Les villes de son monde n'étaient pas que de pierre. Elles respiraient. Des lierres couraient le long des balcons, des arbres perçaient les places, des fleurs bordaient chaque seuil. La pierre et le vivant s'entremêlaient, chacun rendant l'autre plus beau. Ici, rien. La Cité était magnifique, immense, impossible, mais parfaitement stérile. Chaque rue, chaque voûte, chaque place : de la pierre, encore de la pierre, toujours de la pierre. Pas une feuille. Pas une racine. Pas même le souvenir d'une graine.
Alors, un cycle, sans prévenir personne, il s'est arrêté à un coin de rue.
Une pierre saillante dépassait du mur.

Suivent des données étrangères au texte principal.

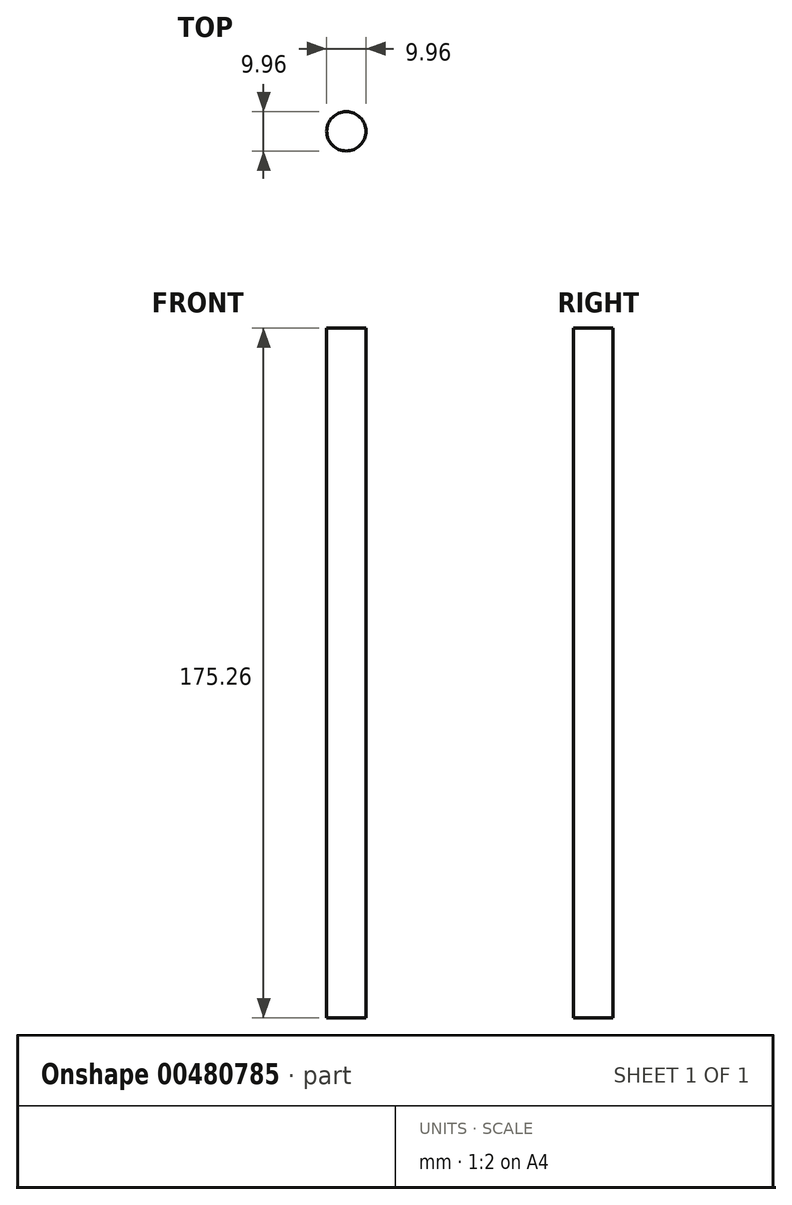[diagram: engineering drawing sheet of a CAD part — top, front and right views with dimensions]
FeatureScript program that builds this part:
annotation { "Feature Type Name" : "Feature", "Feature Type Description" : "" }
export const myFeature = defineFeature(function(context is Context, id is Id, definition is map)
    precondition{}
    {
        {
            var Q0;
            Q0=qCreatedBy(makeId("Top.planeOp"),FACE);
            var sketch = newSketch(context, id + "F0", { "sketchPlane" : qUnion([Q0])});
            skCircle(sketch, "E0", {"center": v(0, 0) * mm, "radius": 4.98 * mm});
            skSolve(sketch);
        }
        {
            var Q0;
            Q0=qCreatedBy(makeId("Front.planeOp"),FACE);
            var sketch = newSketch(context, id + "F1", { "sketchPlane" : qUnion([Q0])});
            skLineSegment(sketch, "E1", {"start": v(0, 0) * mm, "end": v(0, -15.6) * mm});
            skSolve(sketch);
        }
        {
            var Q0;
            Q0=makeQuery(id+"F0.imprint","IMPRINT",FACE,{"disambiguationData":[TD([[makeQuery(id+"F0.imprint","IMPRINT",EDGE,{"derivedFrom":sQuery(id+"F0.wireOp",EDGE,"E0")}),1.0]])]});
            var Q1;
            Q1 = qConstructionFilter(qBodyType(qCreatedBy(id + "F1" ,EDGE), BodyType.WIRE), ConstructionObject.NO);
            sweep(context, id + "F2", {"profiles" : qUnion([Q0]), "path" : qUnion([Q1]), "keepProfileOrientation" : true});
        }
        {
            var Q0;
            Q0=makeQuery(id+"F2.opSweep","CAP_FACE",FACE,{"disambiguationData":[OSD([sQuery(id+"F0.wireOp",EDGE,"E0"),sQuery(id+"F1.wireOp",VERTEX,"E1.end")])],"isStart":false});
            extrude(context, id + "F3", {"entities" : qUnion([Q0]), "operationType" : NewBodyOperationType.ADD, "oppositeDirection" : true, "depth" : 175.26 * mm});
        }
    });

Banale. Le genre d'aspérité que les passants contournent sans voir. Il a posé ses mains dessus. Il a fermé les yeux. Et pendant un temps que lui seul connaît, il a demandé.

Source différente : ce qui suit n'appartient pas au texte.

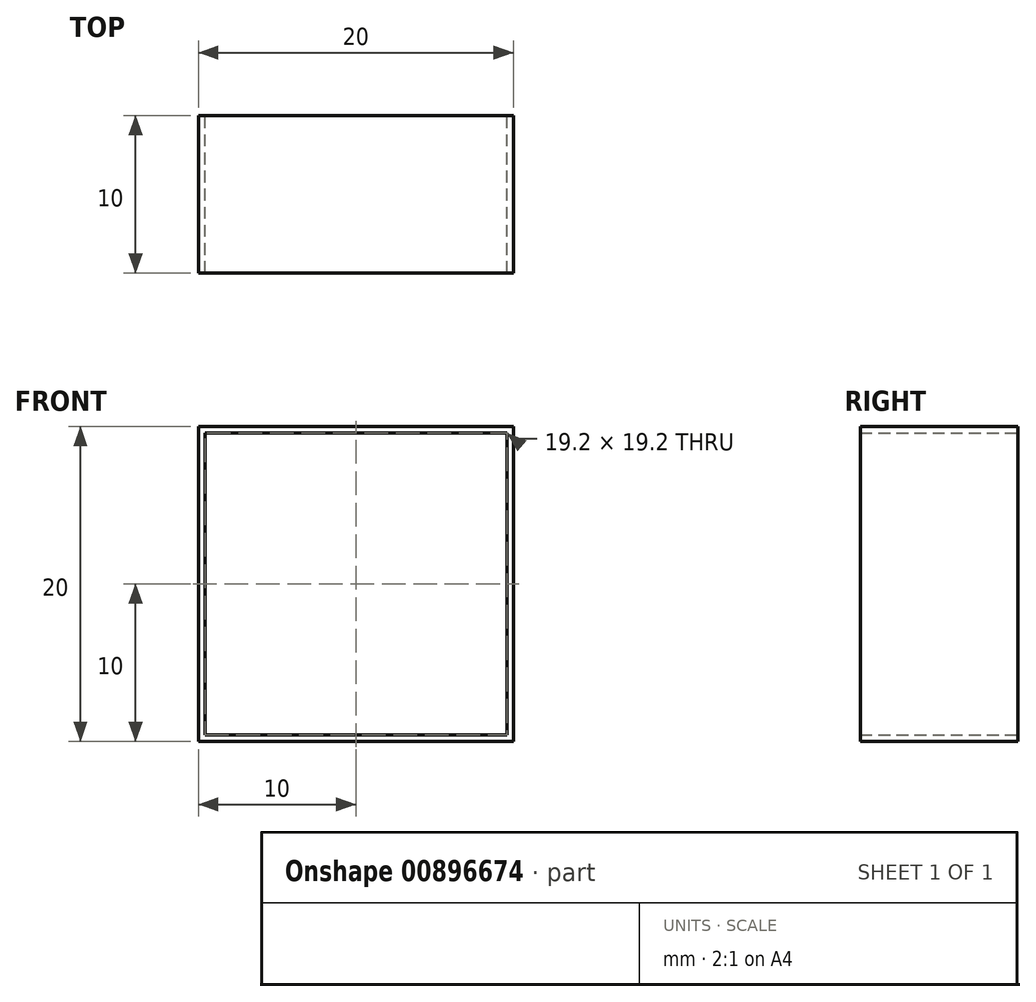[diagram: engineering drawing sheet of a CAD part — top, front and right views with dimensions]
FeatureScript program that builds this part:
annotation { "Feature Type Name" : "Feature", "Feature Type Description" : "" }
export const myFeature = defineFeature(function(context is Context, id is Id, definition is map)
    precondition{}
    {
        {
            var Q0;
            Q0=qCreatedBy(makeId("Front.planeOp"),FACE);
            var sketch = newSketch(context, id + "F0", { "sketchPlane" : qUnion([Q0])});
            skLineSegment(sketch, "E0.bottom", {"start": v(-10, 10) * mm, "end": v(10, 10) * mm});
            skLineSegment(sketch, "E0.top", {"start": v(-10, -10) * mm, "end": v(10, -10) * mm});
            skLineSegment(sketch, "E0.left", {"start": v(-10, 10) * mm, "end": v(-10, -10) * mm});
            skLineSegment(sketch, "E0.right", {"start": v(10, 10) * mm, "end": v(10, -10) * mm});
            skPoint(sketch, "E0.middle", {"position": v(0, 0) * mm});
            skLineSegment(sketch, "E1.0", {"start": v(-9.6, 9.6) * mm, "end": v(9.6, 9.6) * mm});
            skLineSegment(sketch, "E1.1", {"start": v(-9.6, 9.6) * mm, "end": v(-9.6, -9.6) * mm});
            skLineSegment(sketch, "E1.2", {"start": v(-9.6, -9.6) * mm, "end": v(9.6, -9.6) * mm});
            skLineSegment(sketch, "E1.3", {"start": v(9.6, 9.6) * mm, "end": v(9.6, -9.6) * mm});
            skSolve(sketch);
        }
        {
            var Q0;
            Q0=makeQuery(id+"F0.imprint","IMPRINT",FACE,{"disambiguationData":[TD([[makeQuery(id+"F0.imprint","IMPRINT",EDGE,{"derivedFrom":sQuery(id+"F0.wireOp",EDGE,"E0.bottom")}),-1.0]])]});
            extrude(context, id + "F1", {"entities" : qUnion([Q0]), "depth" : 10 * mm, "offsetDistance" : 25 * mm});
        }
    });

Quand il a retiré ses mains, la pierre avait des feuilles.
Un buisson. Minéral, immobile, figé dans un printemps éternel, mais un buisson tout de même. Chaque feuille ciselée dans la roche, chaque branche fidèle au souvenir d'une plante qui poussait quelque part, dans un monde auquel la Gueule l'avait arraché. Les passants se sont arrêtés. Certains ont touché les feuilles de pierre, incrédules. D'autres sont restés à distance, observant avec une curiosité respectueuse.

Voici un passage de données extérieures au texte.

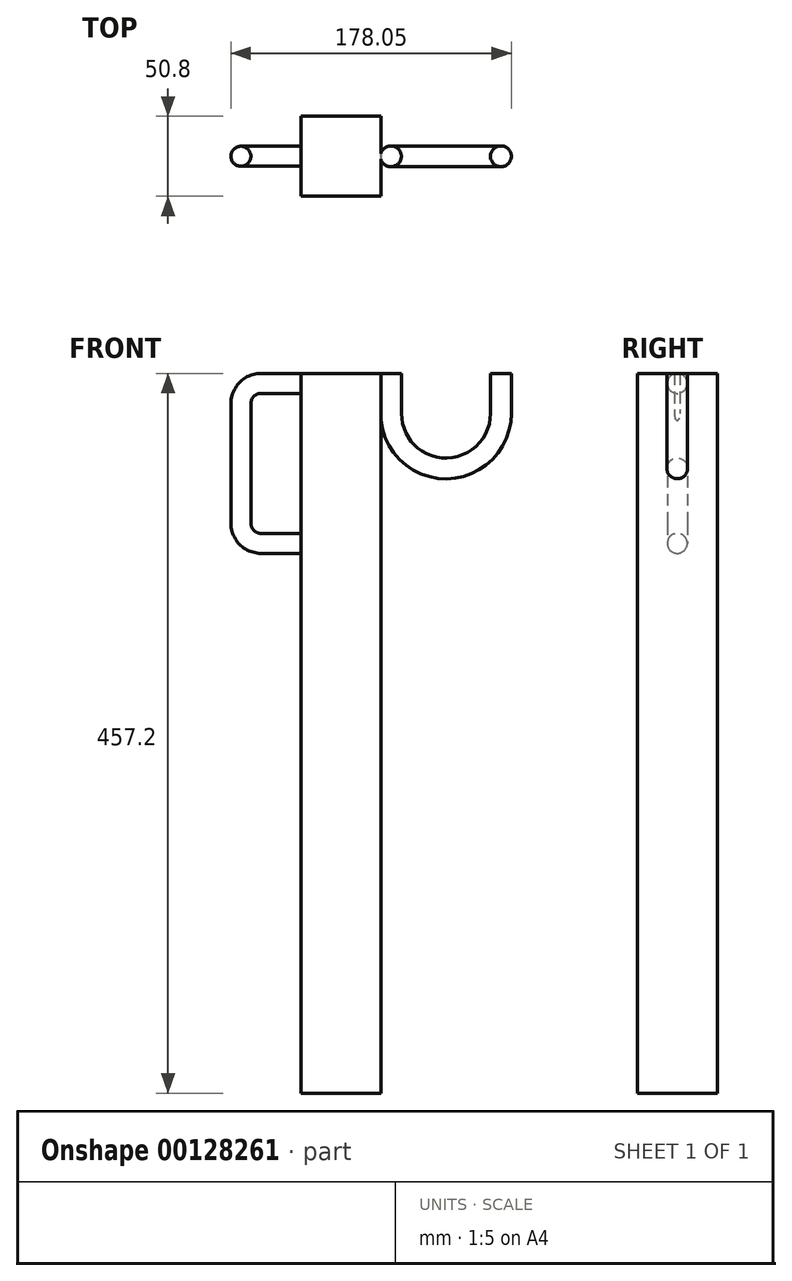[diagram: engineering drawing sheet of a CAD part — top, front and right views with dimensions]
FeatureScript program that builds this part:
annotation { "Feature Type Name" : "Feature", "Feature Type Description" : "" }
export const myFeature = defineFeature(function(context is Context, id is Id, definition is map)
    precondition{}
    {
        {
            var Q0;
            Q0=qCreatedBy(makeId("Top.planeOp"),FACE);
            var sketch = newSketch(context, id + "F0", { "sketchPlane" : qUnion([Q0])});
            skLineSegment(sketch, "E0.bottom", {"start": v(25.4, 25.4) * mm, "end": v(-25.4, 25.4) * mm});
            skLineSegment(sketch, "E0.top", {"start": v(25.4, -25.4) * mm, "end": v(-25.4, -25.4) * mm});
            skLineSegment(sketch, "E0.left", {"start": v(25.4, 25.4) * mm, "end": v(25.4, -25.4) * mm});
            skLineSegment(sketch, "E0.right", {"start": v(-25.4, 25.4) * mm, "end": v(-25.4, -25.4) * mm});
            skPoint(sketch, "E0.middle", {"position": v(0, 0) * mm});
            skSolve(sketch);
        }
        {
            var Q0;
            Q0=makeQuery(id+"F0.imprint","IMPRINT",FACE,{"disambiguationData":[TD([[makeQuery(id+"F0.imprint","IMPRINT",EDGE,{"derivedFrom":sQuery(id+"F0.wireOp",EDGE,"E0.bottom")}),1.0]])]});
            extrude(context, id + "F1", {"entities" : qUnion([Q0]), "depth" : 203.2 * mm, "hasSecondDirection" : true, "secondDirectionOppositeDirection" : true, "secondDirectionDepth" : 254 * mm});
        }
        {
            var Q0;
            Q0=qCreatedBy(makeId("Front.planeOp"),FACE);
            var sketch = newSketch(context, id + "F2", { "sketchPlane" : qUnion([Q0])});
            skLineSegment(sketch, "E1", {"start": v(25.4, 203.2) * mm, "end": v(101.6, 203.2) * mm, "construction": true});
            skLineSegment(sketch, "E2", {"start": v(101.6, 203.2) * mm, "end": v(101.6, 177.8) * mm});
            skLineSegment(sketch, "E3", {"start": v(31.75, 203.2) * mm, "end": v(31.75, 177.8) * mm});
            skArc(sketch, "E4", {"start": v(31.75, 177.8) * mm, "mid": v(66.67, 142.88) * mm, "end": v(101.6, 177.8) * mm});
            skSolve(sketch);
        }
        {
            var Q0;
            Q0=makeQuery(id+"F1.opExtrude","CAP_FACE",FACE,{"disambiguationData":[OSD([sQuery(id+"F0.wireOp",EDGE,"E0.bottom"),sQuery(id+"F0.wireOp",EDGE,"E0.top"),sQuery(id+"F0.wireOp",EDGE,"E0.left"),sQuery(id+"F0.wireOp",EDGE,"E0.right")])],"isStart":false});
            var sketch = newSketch(context, id + "F3", { "sketchPlane" : qUnion([Q0])});
            skPoint(sketch, "E5.0", {"position": v(31.75, 0) * mm});
            skLineSegment(sketch, "E6.0", {"start": v(25.4, 25.4) * mm, "end": v(25.4, -25.4) * mm, "construction": true});
            skCircle(sketch, "E7", {"center": v(31.75, 0) * mm, "radius": 6.6 * mm});
            skLineSegment(sketch, "E8", {"start": v(25.4, 0) * mm, "end": v(25.15, 0) * mm, "construction": true});
            skSolve(sketch);
        }
        {
            var Q0;
            Q0 = qSketchRegion(id + "F3", true);
            var Q1;
            Q1 = qConstructionFilter(qBodyType(qCreatedBy(id + "F2" ,EDGE), BodyType.WIRE), ConstructionObject.NO);
            sweep(context, id + "F4", {"operationType" : NewBodyOperationType.ADD, "profiles" : qUnion([Q0]), "path" : qUnion([Q1])});
        }
        {
            var Q0;
            Q0=qCreatedBy(makeId("Front.planeOp"),FACE);
            var sketch = newSketch(context, id + "F5", { "sketchPlane" : qUnion([Q0])});
            skLineSegment(sketch, "E9.0", {"start": v(25.4, 203.2) * mm, "end": v(-25.4, 203.2) * mm, "construction": true});
            skLineSegment(sketch, "E10", {"start": v(-25.4, 203.2) * mm, "end": v(-25.4, 196.85) * mm, "construction": true});
            skLineSegment(sketch, "E11", {"start": v(-25.4, 196.85) * mm, "end": v(-50.8, 196.85) * mm});
            skLineSegment(sketch, "E12", {"start": v(-63.5, 184.15) * mm, "end": v(-63.5, 107.95) * mm});
            skLineSegment(sketch, "E13", {"start": v(-50.8, 95.25) * mm, "end": v(-25.33, 95.25) * mm});
            skLineSegment(sketch, "E14", {"start": v(-25.4, 196.85) * mm, "end": v(-25.33, 95.25) * mm, "construction": true});
            skPoint(sketch, "E15.visualSharp", {"position": v(-63.5, 196.85) * mm});
            skArc(sketch, "E15.filletArc", {"start": v(-50.8, 196.85) * mm, "mid": v(-59.78, 193.13) * mm, "end": v(-63.5, 184.15) * mm});
            skPoint(sketch, "E16.visualSharp", {"position": v(-63.5, 95.25) * mm});
            skArc(sketch, "E16.filletArc", {"start": v(-63.5, 107.95) * mm, "mid": v(-59.78, 98.97) * mm, "end": v(-50.8, 95.25) * mm});
            skSolve(sketch);
        }
        {
            var Q0;
            Q0=makeQuery(id+"F1.opExtrude","SWEPT_FACE",FACE,{"disambiguationData":[OSD([sQuery(id+"F0.wireOp",EDGE,"E0.right")])]});
            var sketch = newSketch(context, id + "F6", { "sketchPlane" : qUnion([Q0])});
            skLineSegment(sketch, "E17.0", {"start": v(0, 203.2) * mm, "end": v(0, 196.85) * mm, "construction": true});
            skCircle(sketch, "E18", {"center": v(0, 196.85) * mm, "radius": 6.35 * mm});
            skSolve(sketch);
        }
        {
            var Q0;
            Q0 = qSketchRegion(id + "F6", true);
            var Q1;
            Q1 = qConstructionFilter(qBodyType(qCreatedBy(id + "F5" ,EDGE), BodyType.WIRE), ConstructionObject.NO);
            sweep(context, id + "F7", {"operationType" : NewBodyOperationType.ADD, "profiles" : qUnion([Q0]), "path" : qUnion([Q1])});
        }
    });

Le lendemain, une nouvelle pierre avait poussé à côté du buisson.
La Cité l'avait offerte.
Il en a fait une fougère. Les frondes s'enroulaient sur elles-mêmes, chaque nervure tracée de mémoire, chaque spirale fidèle à une forme que la pierre n'avait jamais connue. Et le surlendemain, deux autres pierres attendaient. Puis trois. Puis davantage.
Le bruit s'est répandu. D'autres Argileurs sont venus. Chacun portait en lui le fantôme d'un monde différent, et chacun en a modelé les plantes. Des fleurs aux pétales épais comme des paumes, des herbes hautes figées dans un vent inexistant, des arbres aux troncs tordus par des saisons qui n'existaient plus. La Cité accompagnait. Le coin de rue s'est élargi. Les murs ont reculé. L'espace est devenu une place, puis un jardin, puis un quartier entier. La pierre se pliait à l'imitation de la vie avec une dévotion silencieuse.
Puis les artisans sont arrivés. Ceux qui savaient transformer la Lymphe en pigments. Ils ont peint les feuilles en vert, les fleurs en rouge, en jaune, en bleu. Des couleurs qui n'avaient rien à faire ici, dans cette cité monochrome. Et pourtant, elles tenaient. La Cité les acceptait comme elle avait accepté les formes.
On l'a appelé le Jardin Immobile.
Aujourd'hui, c'est un quartier entier. Des allées bordées de haies minérales, des clairières où des arbres de pierre projettent des ombres inutiles, des parterres de fleurs qui ne faneront jamais. Les habitants viennent s'y promener. Certains s'assoient entre les racines sculptées et restent là, sans rien dire, pendant que la Gueule égrène ses battements. D'autres touchent les feuilles peintes et ferment les yeux, comme s'ils pouvaient sentir un parfum que la pierre ne sait pas rendre.
Et lui, celui qui a modelé le premier buisson, il vient encore. Souvent, il traverse les allées qu'il a fait naître, passe ses doigts sur des feuilles qu'il connaît par cœur, s'arrête devant des plantes qu'il n'a pas créées, mais qu'il reconnaît quand même. Des fragments de mondes qu'il n'a jamais visités, figés dans la pierre par des mains qui comprenaient la même absence que les siennes.
Il ne modèle plus. Il n'en a plus besoin.
Le jardin pousse sans lui, désormais.